1. Arriving at the Three-Chapter Structure

As the initial batch of photos was processed, it became evident that the images naturally fell into three distinct geographic and thematic categories, representing the full lifecycle of the migrant experience in Doha. This realization led to a "three-act structure":

Chapter I: The Shadow of West Bay focused on the active physical labor, the massive scale of the megaprojects, and the rigid, color-coded hierarchies of the construction sites.
Chapter II: The Erasure of Msheireb shifted the lens to the hidden living conditions, documenting the severe housing decay, displacement, and the encroachment of luxury development on the slums.
Chapter III: The Respite of Al Ghanim concluded the narrative by exploring the workers' sole day of rest, focusing on their reclaimed identity, community building, and micro-economies.

2. The "Macro / Micro" Captioning Methodology

During the initial drafting phase, a significant problem emerged: repetition. Because each photo description was written to stand alone, the AI repeatedly included the same historical background (e.g., explaining the kafala system, the 10-hour shifts, or the fact that Friday was the only day of rest) in almost every caption.

To solve this, we implemented a "Macro / Micro" structural approach for each chapter:

The "Macro" Context (Chapter Introductions): All the recurring historical, political, and sociological background was extracted from the individual photo descriptions and synthesized into a single, punchy introductory paragraph at the start of each chapter. This explained the phenomenon once so it did not have to be repeated.
The "Micro" Details (Streamlined Captions): Freed from the burden of explaining the overarching history, the individual photo captions were aggressively streamlined. Each photo was assigned a distinct Title and a specific Focus (e.g., "The digital lifeline" or "The vertical dichotomy of power"). The resulting captions focused purely on the unique visual evidence present in the frame—such as the color of a hard hat, a specific gesture, or the layout of an improvised flea market.

3. The Filtering and Curation Process

The most difficult phase of the project was editing down a large volume of high-quality photos. The photographer provided 34 fully described candidate photos. To prevent viewer fatigue and narrative repetition, the total was strictly capped at 22 photos.
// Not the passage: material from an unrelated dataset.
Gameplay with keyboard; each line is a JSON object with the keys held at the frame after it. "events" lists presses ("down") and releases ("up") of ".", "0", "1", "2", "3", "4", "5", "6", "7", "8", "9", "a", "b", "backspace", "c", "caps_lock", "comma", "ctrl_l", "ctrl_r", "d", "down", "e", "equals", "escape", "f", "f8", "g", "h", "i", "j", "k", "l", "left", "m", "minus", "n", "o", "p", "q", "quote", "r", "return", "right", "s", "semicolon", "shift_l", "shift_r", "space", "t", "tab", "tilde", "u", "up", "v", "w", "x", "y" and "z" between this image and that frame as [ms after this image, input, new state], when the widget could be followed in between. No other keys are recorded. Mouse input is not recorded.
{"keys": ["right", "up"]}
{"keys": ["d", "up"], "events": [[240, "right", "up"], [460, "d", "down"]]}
To aid in the selection process, the photographer introduced an internal "Impact Rating" system (scaled 1 to 10) for each photo. The AI then grouped the photos by their "Focus" and selected the highest-rated image from each group, rejecting the rest. Here is how the final selection was made:

Chapter I: West Bay (12 candidates → 9 selected, 3 rejected)

We rejected three photos (1337-01, 1539-02, and 1540-04). Photo 1337-01 was discarded because it was a slightly less impactful, zoomed-in version of a highly-rated shot (1337-02) showing workers resting against a reflective glass facade. Photos 1539-02 and 1540-04 were discarded because they were visual duplicates of the 17:00 exit bottleneck; keeping them would have stalled the pacing of the chapter's conclusion.
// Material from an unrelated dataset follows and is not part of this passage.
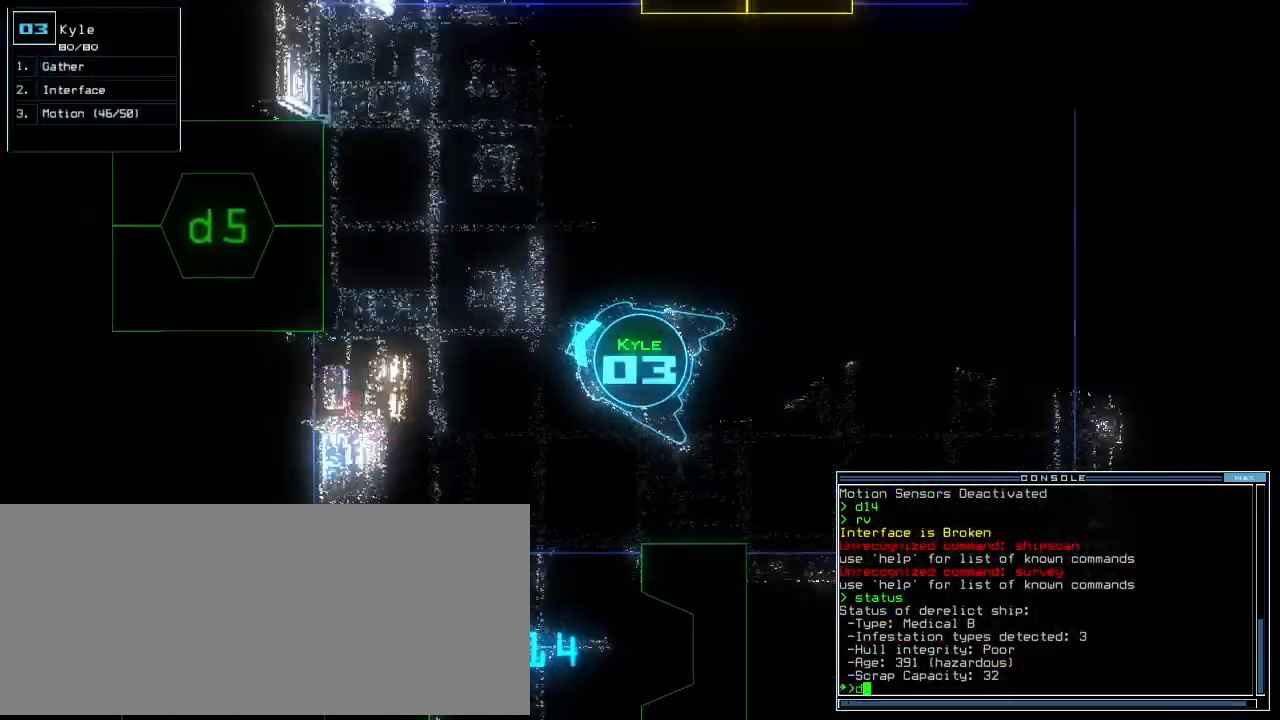
{"keys": ["up"], "events": [[40, "d", "up"], [80, "right", "down"], [180, "right", "up"], [300, "5", "down"], [360, "5", "up"], [380, "return", "down"], [480, "return", "up"]]}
Chapter II: Msheireb (7 candidates → 4 selected, 3 rejected)

We rejected three photos (1325-03, 1328-19, and 1383-08). All three of these images featured close-ups of crumbling walls covered in handwritten signs, flyers, or eviction notices. While historically interesting, they were visually redundant when placed next to each other. We retained the four most visually distinct images: a wide architectural juxtaposition, a ruined interior, a humanizing detail (the "QATAR ♥ I" door), and a portrait of displaced workers.

Chapter III: Al Ghanim (15 candidates → 9 selected, 6 rejected)

This chapter required the heaviest editing. We rejected six photos (1016-22, 1016-23, 1039-16, 1219-21, 1039-12, and 1039-07). Many of these were wide-angle shots of the massive crowds on the grass. We eliminated the lower-rated wide shots to avoid repeating the exact same visual information. Notably, photo 1039-12 (despite a high rating of 8) was discarded because it was virtually the exact same scene as the ultimate establishing shot (1039-14), just at a slightly different focal length. By clearing out the duplicates, we made room for highly specific micro-narratives, such as the improvised flea market and men sharing a mobile phone screen.